5. S’édifier ensemble et conserver l’unité dans la diversité🔗

Les apôtres ont écrit plusieurs lettres aux Églises afin que celles‑ci soient solidement édifiées sur ce fondement (Ép 2.20). On ne peut pas séparer le fondement (Jésus‑Christ) et la construction (l’Église), pas plus qu’on ne peut séparer la tête et le corps. Les membres du Christ ont l’obligation de se joindre au corps du Christ et de participer activement à la vie de ce corps en mettant leurs dons particuliers au service des autres (Rm 12.4‑5; 1 Co 12; 1 Pi 4.8‑11).

En même temps, nous en retirons tous de nombreux bienfaits. Les membres de notre corps, nos yeux, nos oreilles, nos mains, ne peuvent pas vivre sans être rattachés au corps. De même, en temps normal, les croyants ne peuvent pas vivre et se développer en dehors du corps, qui est l’Église. C’est en participant à la vie de ce corps que nous grandirons tous ensemble dans l’amour et la vérité (Ép 4.11‑16).

Dans ce contexte, Paul exhorte les chrétiens à vivre en harmonie dans l’Église. « Supportez‑vous les uns les autres avec amour, en vous efforçant de conserver l’unité de l’Esprit par le lien de la paix » (Ép 4.2‑3). C’est l’obligation de tout croyant, « quels que soient sa condition ou son rang » (art. 28).

Le Seigneur rassemble dans son Église une grande diversité de gens. Cela peut causer des tensions, comme à Jérusalem, où des chrétiens de langue hébraïque et d’autres de langue grecque vivaient ensemble (Ac 6), ou à Corinthe, où des riches côtoyaient des pauvres, ainsi que des forts et des faibles. Même si cette diversité peut parfois nuire à la communion fraternelle, elle peut également l’enrichir.

Certains suivent un cheminement scolaire plus long que d’autres. Certains occupent des positions plus élevées, d’autres se trouvent de condition plus humble.
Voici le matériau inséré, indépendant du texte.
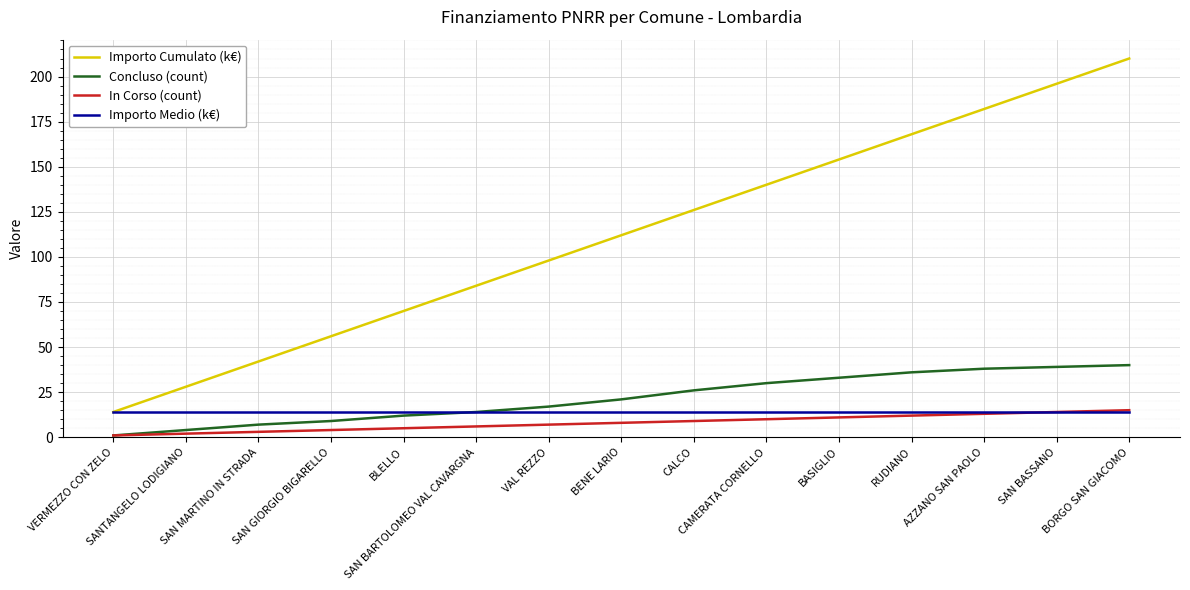

What is the greatest value displayed?

210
Certains viennent de notre pays et de notre région, d’autres sont des immigrants. Ces différences ne doivent pas nous amener à nous éloigner de l’Église ni à développer une mentalité de sous‑groupes dans l’Église. Nous avons l’obligation de maintenir l’unité de l’Église.

Le Seigneur nous confie des responsabilités dans son alliance. Jésus‑Christ rassemble son Église, ce qui signifie que les croyants ont l’obligation d’honorer cette grande œuvre de Dieu en se joignant à l’Église et en y restant attachés. Ayant été lavés par le sang du Christ et sanctifiés par son Esprit, nous sommes appelés à aimer notre Sauveur et à l’honorer en nous efforçant de vivre à sa gloire dans son Église.